По мнению П. Бурдьё, переход от «власти персонализированной к власти бюрократической» осуществлялся посредством «удлинения цепи делегирования властных полномочий и ответственности. Можно сказать, что государство (безличное) стало разменной монетой абсолютизма, а король растворился в безличной сети долгого ряда доверителей и лиц, наделенных полномочиями вышестоящим лицом, от которого они получали свои полномочия и власть» (там же: 281–282). Вследствие такой специфики формирования властных отношений «служители Парламента, Палаты счетов и других учреждений именовались „слугами короля“, „людьми короля“ и, главное, советниками, подчеркивая тем самым генеалогию с вассальной службой и с участием в Королевском совете. Параллельно с усилением публично-правового характера службы чиновников сами они странным образом подчеркивали личные, аффективные связи с монархом, позиционируя себя как „часть тела короля“, „образ королевского величия“, „представляющих без посредников его персону“ и т. д.» (Цатурова 2014: 68–69). Необходимость поддержания личной связи с королем показывает, насколько устойчивыми были установившиеся коннотации служения. Они воспроизводились даже в речи, утверждая легитимность властных полномочий тех или иных должностей. Поэтому и служителям Канцелярии, исполняющим публичные функции, и высшим чинам Парламента предоставлялось ливрейное одеяние, призванное подтвердить связь с монархом, а точнее легитимность их позиции. Механизм опосредованного обозначения социального положения, основанный на воспроизведении личного служения королю, связан с тем, что именно монарх являлся источником власти в государстве, выступая одновременно и как личность, которой служат, и как персонификация государства. Подобное прочтение фигуры короля позволяло путем воспроизведения старой ливрейной системы обеспечивать легитимность находившейся в становлении бюрократической монархии, единицами которой являлись уже не индивиды, а должности.

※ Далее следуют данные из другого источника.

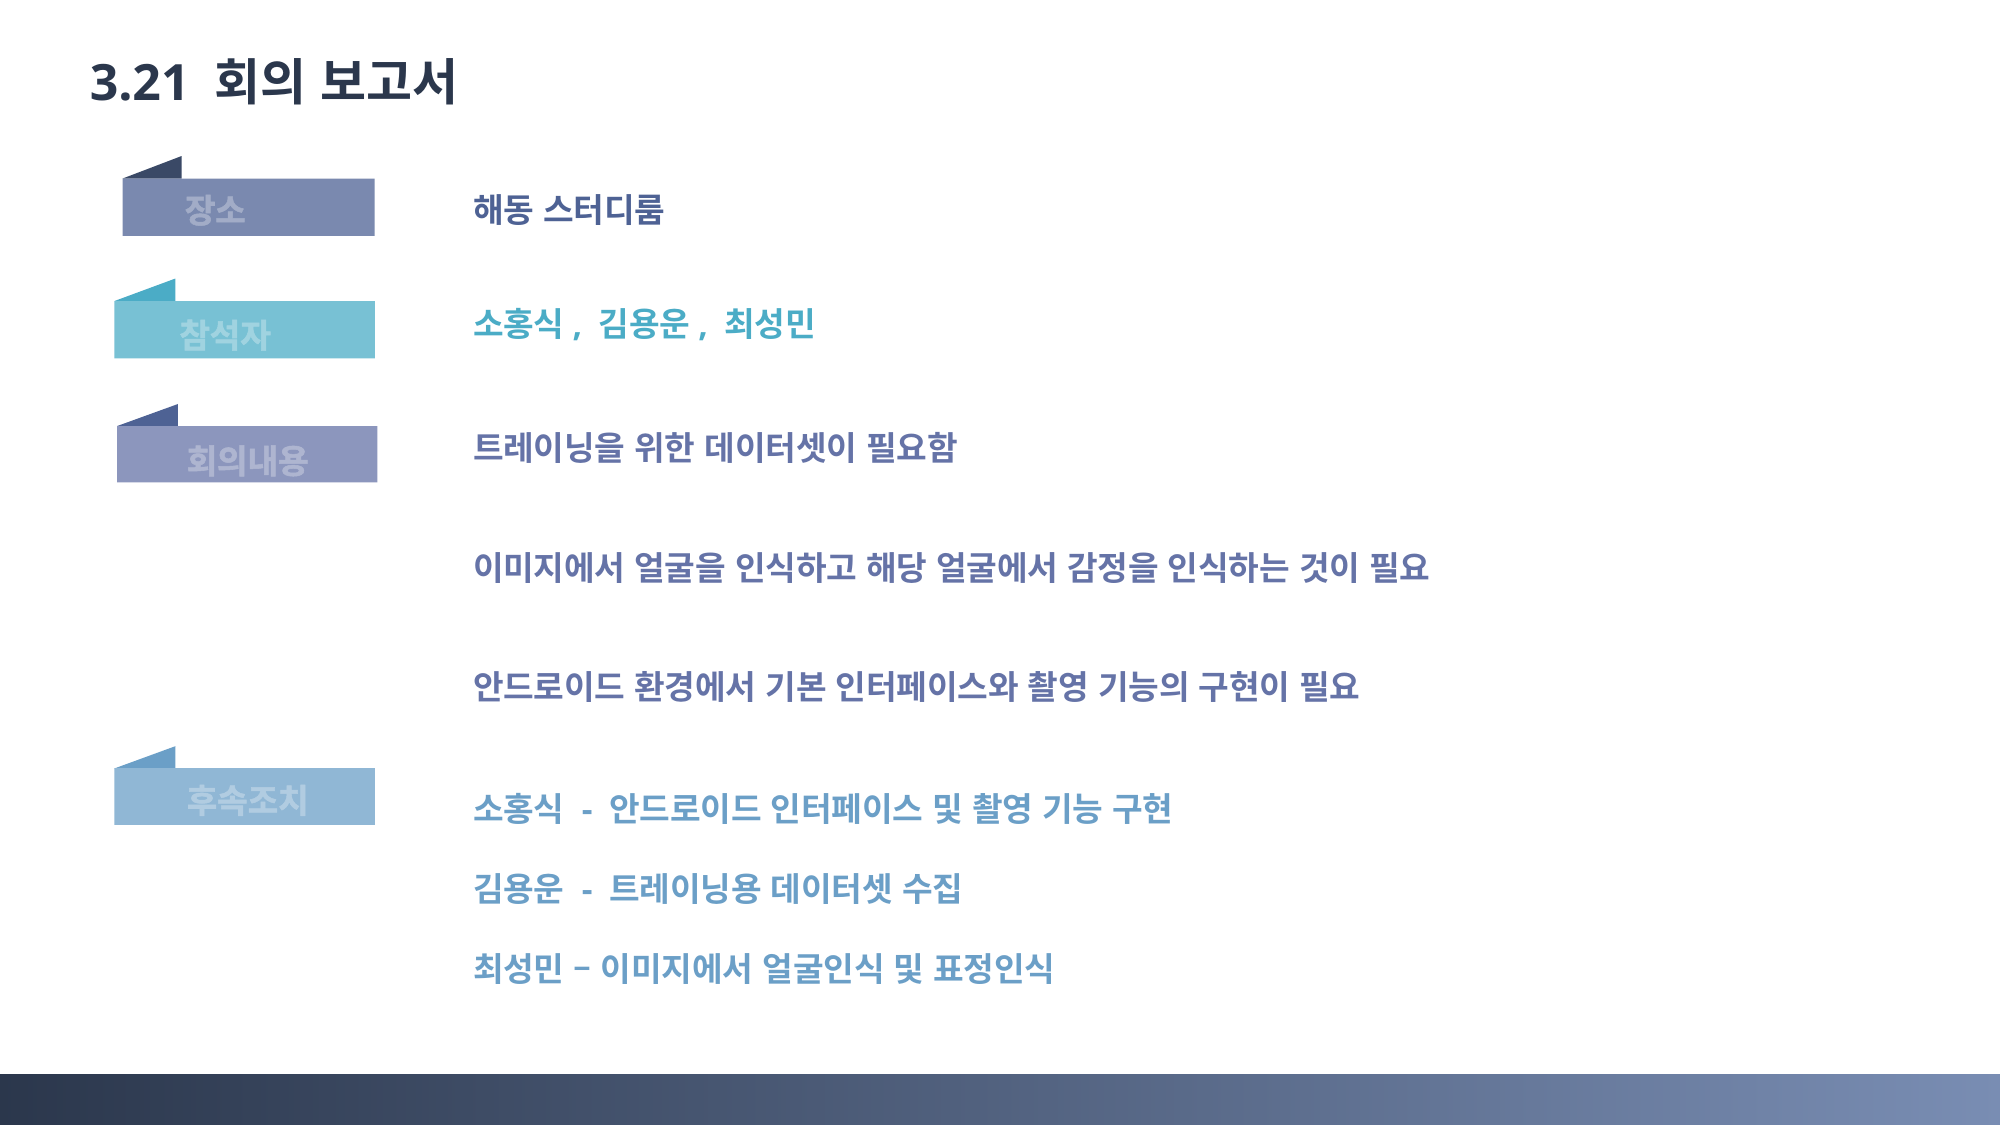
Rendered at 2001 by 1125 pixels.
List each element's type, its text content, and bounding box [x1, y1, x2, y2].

text_box [0, 1074, 2000, 1125]
text_box 해동 스터디룸 [458, 181, 1260, 237]
text_box 3.21 회의 보고서 [75, 42, 1260, 118]
text_box 트레이닝을 위한 데이터셋이 필요함 이미지에서 얼굴을 인식하고 해당 얼굴에서 감정을 인식하는 것이 필요 안드로이드 환경에서 기본 인터페이스와 촬영 기능의 구현이 필요 [458, 419, 1677, 754]
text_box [0, 278, 375, 363]
text_box 소홍식, 김용운, 최성민 [458, 295, 1260, 351]
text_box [20, 155, 375, 238]
text_box 소홍식 - 안드로이드 인터페이스 및 촬영 기능 구현 김용운 - 트레이닝용 데이터셋 수집 최성민 – 이미지에서 얼굴인식 및 표정인식 [458, 780, 1260, 995]
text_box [95, 746, 375, 828]
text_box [95, 403, 378, 489]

Политическое тело короля, рассмотренное Э. Х. Канторовичем, «представляет собой тело, каковое не может быть видимо или ощущаемо в прикосновении, поскольку оно состоит из политики и правления и создано для руководства народом и поддержания общего блага» (цит. по: Канторович 2005: 12). При этом отношения, которые выстраивались между физическим телом и институциями, выражавшими политическое тело короля, оказывались достаточно двусмысленными: Жан Ле Кок, размышляя над фразой «парламент представляет короля» приводит пример судебного казуса, имевшего место в 1384 году, когда верховный суд отказался принять к сведению письмо короля, адресованное «всем судьям королевства», «поскольку верховная суверенная курия и есть король, а он не может сам себе направлять письма, утверждает королевский адвокат» (Цатурова 2006: 85). Таким образом, данный пример демонстрирует признание большей степени правомочности за институтами власти политического, а не физического тела короля: бюрократическая машина постепенно вытесняла фигуру монарха с позиций легитимного источника власти. «Если в Англии формула „король в парламенте“, т. е. в сословно-представительном органе, означала полноту компетенции, то во Франции такое соединение было невозможно, поскольку здесь приход короля в Парламент – судебный институт – ликвидировал власть этой курии. Напомним, что самая знаменитая, хоть и, как было отмечено, полулегендарная, формула французского абсолютизма – „государство – это я“ – была сказана королем Людовиком XIV 13 апреля 1655 года именно в Парламенте, которому он пришел напомнить, кто на деле истинный король» (там же: 85).
Одновременное тождество и противопоставление короля и парламента связано с развитием бюрократического принципа общественных отношений во Франции через становление абсолютной монархии. Централизация власти в руках короля сопровождалась нивелированием ценности символического капитала «дворянства шпаги», высокое социальное положение которого было исторически обусловлено знатностью рода. «Дворяне шпаги» распространяли сферу влияния путем тиражирования своей идентичности на одеяниях служащих им лиц. Это выступало камнем преткновения для становления единого политического тела государства, формируемого в подчинении лишь личности монарха. В XV–XVIII веках система должностей была направлена на ограничение власти дворянства шпаги.